E mentre noi eravamo affannati intorno al nulla della città politica, la Fortuna abbandonava la fuga eroica di un francese giovane e bello

    I l randonneur era un giovane bello che studiava arte a Roma da due anni. Conosco le spiagge del Cilento in quel tratto di costa, tra le più isolate e misteriose d'Italia, per averle viste dal mare sulla mia barchetta. E conosco quei monti impervi e ostili, esposti a est, solcati da gole e acque, che contrastano nella frescura gli effetti caldi del pomeriggio, creando ampia ombra assai prima del tramonto, nel villaggio magnifico di Scario. Da una di quelle spiagge la mattina di un venerdì, dopo averci dormito, organizzato a puntino per raggiungere Napoli a piedi, Simon Gautier ha incominciato la sua passeggiata in ascesa, difficoltosa ma non estrema, dando le spalle al mare, al Golfo di Policastro e al Tirreno meridionale. Di lato, poco distante, riluceva Porto Infreschi o Bagninfreschi, una baia naturale d'acqua fredda per via delle sorgenti. Dall'altra parte Palinuro e il suo capo, dal nome del timoniere di Enea caduto tra le onde calme a notte, sconfitto dal dio del sonno o viaggiatore distratto (come preferite). Anche il viaggiatore Simon deve essersi distratto o forse è stato colpito da un dio. Secondo un suo amico romano, avrà fatto sosta su un dirupo per guardare le acque profonde lì sotto, stregato, e la roccia ha ceduto e tutti speriamo che sia morto presto, presto, subito dopo la telefonata in cui diceva di avere le gambe spezzate, chiedeva aiuto “per favore”, aggiungeva che non ci stava già più con la testa, niente dettagli di geolocalizzazione, stava “morendo di male”, morire di dolore, e l'unica cosa che sapeva era che vedeva il mare.

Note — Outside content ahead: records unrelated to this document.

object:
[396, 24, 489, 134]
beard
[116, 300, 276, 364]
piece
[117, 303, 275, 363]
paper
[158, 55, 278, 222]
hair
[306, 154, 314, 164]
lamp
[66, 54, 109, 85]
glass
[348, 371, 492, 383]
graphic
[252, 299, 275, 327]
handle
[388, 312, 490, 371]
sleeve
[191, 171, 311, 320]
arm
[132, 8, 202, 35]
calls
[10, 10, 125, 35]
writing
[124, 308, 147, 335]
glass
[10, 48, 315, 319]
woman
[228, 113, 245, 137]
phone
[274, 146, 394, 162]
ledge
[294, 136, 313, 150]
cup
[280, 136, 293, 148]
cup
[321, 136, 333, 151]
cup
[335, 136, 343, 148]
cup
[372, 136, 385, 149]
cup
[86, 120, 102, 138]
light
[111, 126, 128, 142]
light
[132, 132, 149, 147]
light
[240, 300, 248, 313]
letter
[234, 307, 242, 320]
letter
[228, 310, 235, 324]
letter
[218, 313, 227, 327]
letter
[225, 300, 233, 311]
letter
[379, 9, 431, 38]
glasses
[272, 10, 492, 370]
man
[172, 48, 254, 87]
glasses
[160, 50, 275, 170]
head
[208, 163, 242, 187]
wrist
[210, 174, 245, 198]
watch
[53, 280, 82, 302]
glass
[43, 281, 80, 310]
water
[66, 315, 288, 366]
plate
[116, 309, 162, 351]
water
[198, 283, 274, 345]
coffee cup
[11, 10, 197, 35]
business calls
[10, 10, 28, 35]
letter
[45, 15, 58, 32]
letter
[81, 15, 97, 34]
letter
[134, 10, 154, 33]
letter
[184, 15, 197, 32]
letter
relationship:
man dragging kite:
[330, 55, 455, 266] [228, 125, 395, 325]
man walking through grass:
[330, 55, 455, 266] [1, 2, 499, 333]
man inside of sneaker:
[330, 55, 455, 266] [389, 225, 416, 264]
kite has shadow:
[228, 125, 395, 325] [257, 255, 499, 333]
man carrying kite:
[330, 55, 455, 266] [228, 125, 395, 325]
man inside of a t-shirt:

    Ventisette anni sono pochi per una bella morte tanto dolorosa, solitaria e pietosa. Come sua madre Delphine Godard, non riesco a capacitarmi dei ritardi nella comunicazione di quanto stava avvenendo o era avvenuto, delle insufficienze pareggiate dalla buona volontà dei soccorritori, ma sopra tutto non riesco a capire come la Fortuna abbia abbandonato un'impresa così semplice e solenne, così umanamente divina, come la passeggiata solitaria di montagna verso Napoli attraverso i monti del Cilento. In quei giorni, quel giorno, eravamo tutti affannati intorno al nulla della città politica, all'inseguimento di bisbigli e rutti da bordello, mentre un francese che studiava arte a Roma la faceva, l'arte, con le sue gambe spezzate dall'imitazione della vita e della morte.

    Ci sono più cose tra cielo e terra, si sa. Ma tra il cielo del Cilento, la terra franosa, l'incespicatura, la caduta e il mare che muore di male anche lui c'è tutto quello che divide una giornata sfortunata e letale da una vita pubblica accaldata, affollata, troppo affollata, stupida e profondamente immorale. Isolarsi, distaccarsi, passeggiare, stancarsi, coltivare un cammino, guardare, abbeverarsi fino alla morte per acqua, come Phlebas il Fenicio, non è un gesto romantico, una ricerca di salute, è una fuga eroica o così mi appare. La terra è desolata, ma non muore, come dicono quelli dell'altro bla bla, muoiono gli uomini che dicono a sé stessi di non esser ancora morti.